• TASK REQUIREMENTS:
Transcribe the passage of the IFR bug report from "3. Run the (attached)" to "operation called 'OP'.".

Bug 2381

Summary: IFR database corruption leading to IFR_Service crash
Product: TAO Reporter: Richard Spence <richard.spence.extern>
Component: Interface RepositoryAssignee: DOC Center Support List (internal) <tao-support>
Status: ASSIGNED ---    
Severity: normal    
Priority: P3    
Version: 1.4.8   
Hardware: x86   
OS: Linux   

Description Richard Spence 2006-01-26 03:44:46 CST
Simple IDL loaded into IFR can cause (apparent) database corruption which then
causes IFR_Service to crash when corrupted area is subsequently queried.

Instructions to provoke this problem:

1. Begin by starting IFR:

	$ IFR_Service &

2. Load the following IDL (assumed to be in a file called T1.idl):

	typedef unsigned short US;

	interface IF
	{
	  oneway void OP(in US p1);
	};

	$ tao_ifr \
		-ORBInitRef InterfaceRepository=file://if_repo.ior \
		IDL/T1.idl

3. Run the (attached) simple query program 'ops':

	$ ./ops \
		-ORBInitRef InterfaceRepository=file://if_repo.ior \
		IDL:IF:1.0

This should print something like:

	## IDL:IF:1.0
	~~ IDL:IF/OP:1.0

This is telling me that interface 'IF' has one operation called 'OP'.

Stored data entries

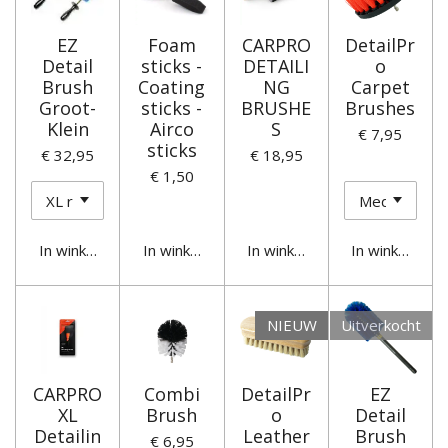
EZ
Foam
CARPRO
DetailPr
Detail
sticks -
DETAILI
o
Brush
Coating
NG
Carpet
Groot-
sticks -
BRUSHE
Brushes
Klein
Airco
S
€ 7,95
sticks
€ 32,95
€ 18,95
€ 1,50
In winkelwagen
In winkelwagen
In winkelwagen
In winkelwag
NIEUW
Uitverkocht
CARPRO
Combi
DetailPr
EZ
XL
Brush
o
Detail
Detailin
Leather
Brush
€ 6,95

• FINISHED TASK:
3. Run the (attached) simple query program 'ops':

	$ ./ops \
		-ORBInitRef InterfaceRepository=file://if_repo.ior \
		IDL:IF:1.0

This should print something like:

	## IDL:IF:1.0
	~~ IDL:IF/OP:1.0

This is telling me that interface 'IF' has one operation called 'OP'.